[Saved data entries]
=====

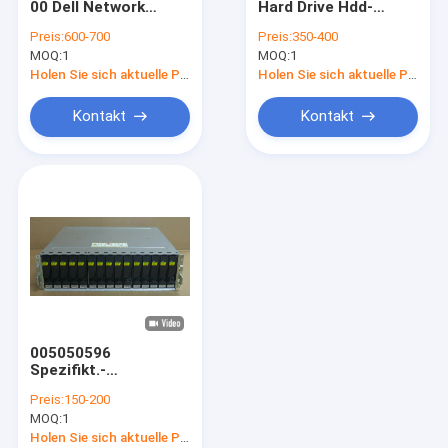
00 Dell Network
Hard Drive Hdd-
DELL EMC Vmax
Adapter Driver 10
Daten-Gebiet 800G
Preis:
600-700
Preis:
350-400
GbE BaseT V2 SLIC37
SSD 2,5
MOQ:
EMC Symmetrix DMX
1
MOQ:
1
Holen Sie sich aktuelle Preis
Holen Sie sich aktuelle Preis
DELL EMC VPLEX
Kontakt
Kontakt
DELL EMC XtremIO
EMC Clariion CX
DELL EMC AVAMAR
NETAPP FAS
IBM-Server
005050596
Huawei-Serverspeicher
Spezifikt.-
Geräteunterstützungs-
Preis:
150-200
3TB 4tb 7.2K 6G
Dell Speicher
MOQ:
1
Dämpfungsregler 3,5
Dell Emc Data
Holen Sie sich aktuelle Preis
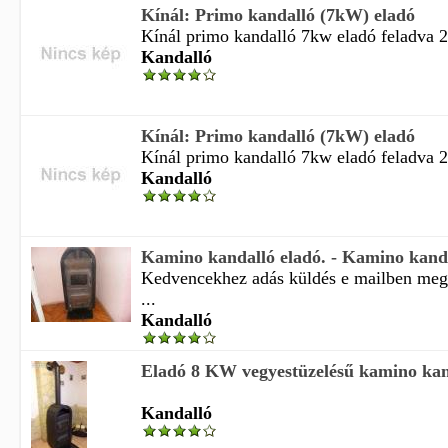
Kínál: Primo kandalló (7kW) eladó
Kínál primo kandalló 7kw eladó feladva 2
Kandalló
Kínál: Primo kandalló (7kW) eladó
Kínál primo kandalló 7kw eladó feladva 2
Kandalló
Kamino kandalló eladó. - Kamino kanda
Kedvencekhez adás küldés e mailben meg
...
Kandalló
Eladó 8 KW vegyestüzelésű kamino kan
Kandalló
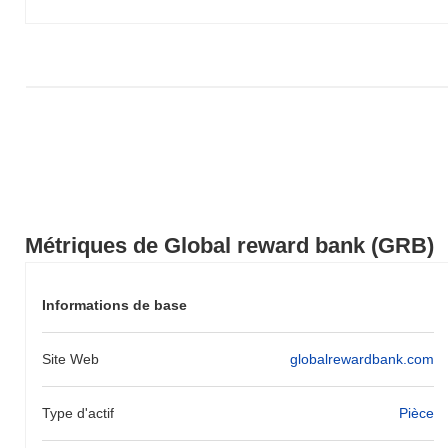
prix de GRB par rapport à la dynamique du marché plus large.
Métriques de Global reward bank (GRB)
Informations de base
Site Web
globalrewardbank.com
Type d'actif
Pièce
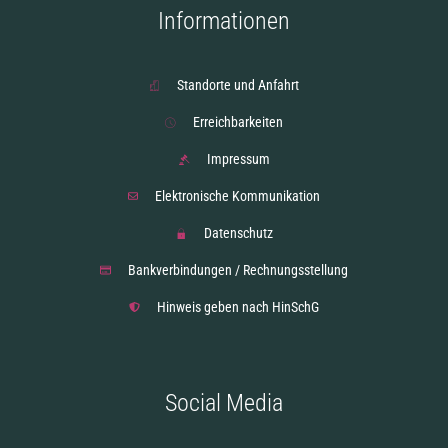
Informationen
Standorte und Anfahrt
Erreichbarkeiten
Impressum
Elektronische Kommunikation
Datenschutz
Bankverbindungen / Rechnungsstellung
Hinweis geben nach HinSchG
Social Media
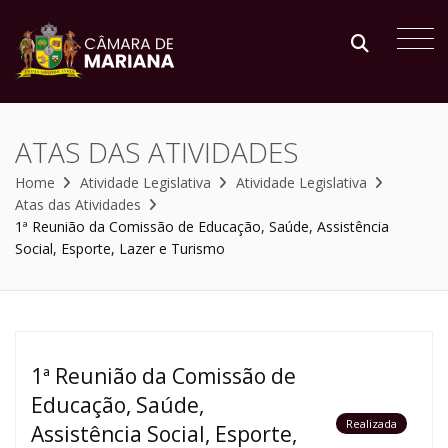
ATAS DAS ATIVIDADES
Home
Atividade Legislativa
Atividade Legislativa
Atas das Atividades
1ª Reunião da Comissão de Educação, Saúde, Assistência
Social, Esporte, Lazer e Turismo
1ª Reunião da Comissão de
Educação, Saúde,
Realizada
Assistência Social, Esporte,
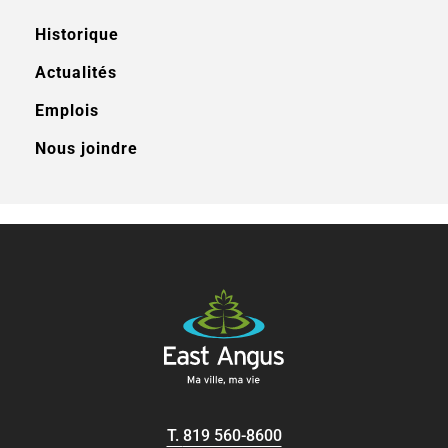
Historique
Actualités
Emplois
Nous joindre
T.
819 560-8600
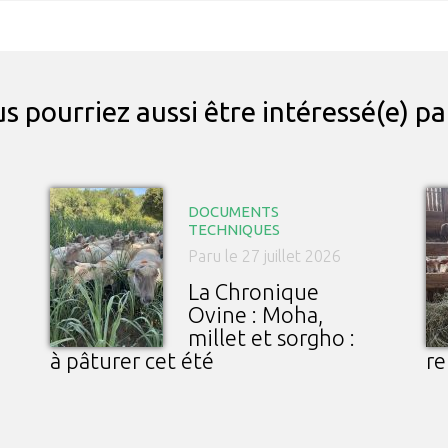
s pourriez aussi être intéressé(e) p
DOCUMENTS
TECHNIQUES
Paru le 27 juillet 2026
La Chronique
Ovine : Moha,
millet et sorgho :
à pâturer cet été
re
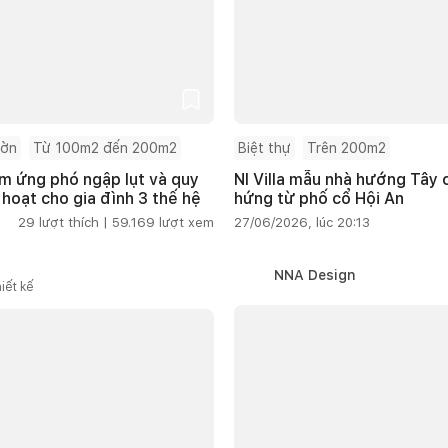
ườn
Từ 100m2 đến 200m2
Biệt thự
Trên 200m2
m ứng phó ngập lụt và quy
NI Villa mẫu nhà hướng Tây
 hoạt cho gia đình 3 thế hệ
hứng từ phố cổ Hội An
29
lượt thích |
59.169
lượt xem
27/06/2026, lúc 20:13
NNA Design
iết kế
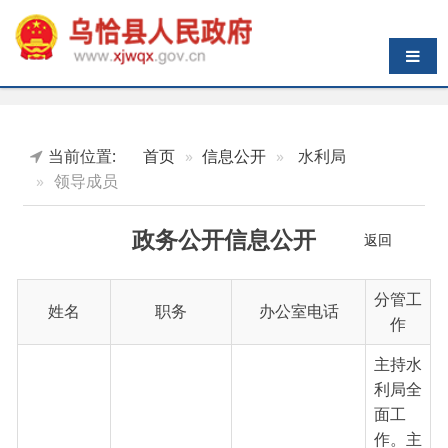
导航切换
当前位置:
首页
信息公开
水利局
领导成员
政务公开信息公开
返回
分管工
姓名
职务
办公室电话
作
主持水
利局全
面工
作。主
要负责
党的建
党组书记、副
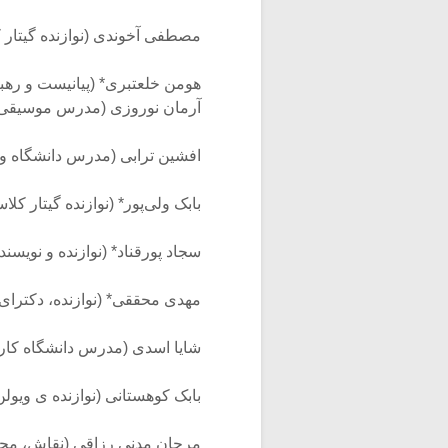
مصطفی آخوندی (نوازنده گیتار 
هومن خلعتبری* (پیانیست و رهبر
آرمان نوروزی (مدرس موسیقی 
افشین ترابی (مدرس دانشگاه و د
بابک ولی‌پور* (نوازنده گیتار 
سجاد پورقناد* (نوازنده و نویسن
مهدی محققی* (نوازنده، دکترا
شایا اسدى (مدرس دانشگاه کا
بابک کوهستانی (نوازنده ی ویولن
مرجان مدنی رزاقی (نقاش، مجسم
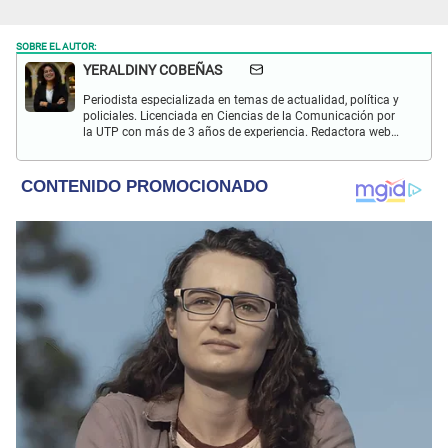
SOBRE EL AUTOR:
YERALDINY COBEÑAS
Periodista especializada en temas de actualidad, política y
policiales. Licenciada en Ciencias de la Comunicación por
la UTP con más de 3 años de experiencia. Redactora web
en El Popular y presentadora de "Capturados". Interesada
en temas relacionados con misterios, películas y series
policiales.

=====

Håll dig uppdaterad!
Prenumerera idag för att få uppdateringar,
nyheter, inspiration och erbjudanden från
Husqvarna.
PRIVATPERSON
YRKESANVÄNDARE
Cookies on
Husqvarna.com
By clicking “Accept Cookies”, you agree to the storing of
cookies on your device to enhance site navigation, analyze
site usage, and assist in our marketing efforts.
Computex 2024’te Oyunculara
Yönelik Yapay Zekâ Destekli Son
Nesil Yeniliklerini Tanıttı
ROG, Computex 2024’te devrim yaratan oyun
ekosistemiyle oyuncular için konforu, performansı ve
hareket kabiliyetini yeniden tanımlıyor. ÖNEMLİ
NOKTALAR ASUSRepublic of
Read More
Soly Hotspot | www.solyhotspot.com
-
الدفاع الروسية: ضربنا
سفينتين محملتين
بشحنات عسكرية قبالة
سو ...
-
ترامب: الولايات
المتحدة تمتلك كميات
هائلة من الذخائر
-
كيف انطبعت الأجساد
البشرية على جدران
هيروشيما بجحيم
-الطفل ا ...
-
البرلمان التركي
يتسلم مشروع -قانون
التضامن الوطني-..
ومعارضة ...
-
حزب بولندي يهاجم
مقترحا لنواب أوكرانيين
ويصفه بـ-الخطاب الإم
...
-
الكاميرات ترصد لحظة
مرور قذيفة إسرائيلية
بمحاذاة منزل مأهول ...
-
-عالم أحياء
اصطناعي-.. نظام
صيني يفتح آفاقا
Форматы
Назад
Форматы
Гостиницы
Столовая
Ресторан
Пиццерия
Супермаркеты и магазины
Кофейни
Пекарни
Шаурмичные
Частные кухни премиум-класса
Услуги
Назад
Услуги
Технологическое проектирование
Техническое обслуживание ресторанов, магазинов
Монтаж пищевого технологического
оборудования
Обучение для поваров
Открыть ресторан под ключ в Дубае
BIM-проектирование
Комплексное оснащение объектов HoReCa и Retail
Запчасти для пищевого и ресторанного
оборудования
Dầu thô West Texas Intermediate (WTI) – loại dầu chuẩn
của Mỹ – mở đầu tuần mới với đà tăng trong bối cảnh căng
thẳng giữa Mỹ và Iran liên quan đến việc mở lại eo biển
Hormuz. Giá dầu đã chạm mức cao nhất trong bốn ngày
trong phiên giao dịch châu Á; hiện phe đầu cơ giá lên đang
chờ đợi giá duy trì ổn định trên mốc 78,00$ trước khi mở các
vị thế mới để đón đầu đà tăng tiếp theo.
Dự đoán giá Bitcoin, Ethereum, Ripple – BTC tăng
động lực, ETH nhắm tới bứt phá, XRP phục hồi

=====

Only the lines above from the one with "La Chronique" to the one with "YERALDINY COBEÑAS" should be printed, both included and exactly as written; no picture belongs in the copy.

La Chronique
Ovine : Moha,
millet et sorgho :
à pâturer cet été
re
ườn
Từ 100m2 đến 200m2
Biệt thự
Trên 200m2
m ứng phó ngập lụt và quy
NI Villa mẫu nhà hướng Tây
 hoạt cho gia đình 3 thế hệ
hứng từ phố cổ Hội An
29
lượt thích |
59.169
lượt xem
27/06/2026, lúc 20:13
NNA Design
iết kế
导航切换
当前位置:
首页
信息公开
水利局
领导成员
政务公开信息公开
返回
分管工
姓名
职务
办公室电话
作
主持水
利局全
面工
作。主
要负责
党的建
党组书记、副
مصطفی آخوندی (نوازنده گیتار 
هومن خلعتبری* (پیانیست و رهبر
آرمان نوروزی (مدرس موسیقی 
افشین ترابی (مدرس دانشگاه و د
بابک ولی‌پور* (نوازنده گیتار 
سجاد پورقناد* (نوازنده و نویسن
مهدی محققی* (نوازنده، دکترا
شایا اسدى (مدرس دانشگاه کا
بابک کوهستانی (نوازنده ی ویولن
مرجان مدنی رزاقی (نقاش، مجسم
SOBRE EL AUTOR:
YERALDINY COBEÑAS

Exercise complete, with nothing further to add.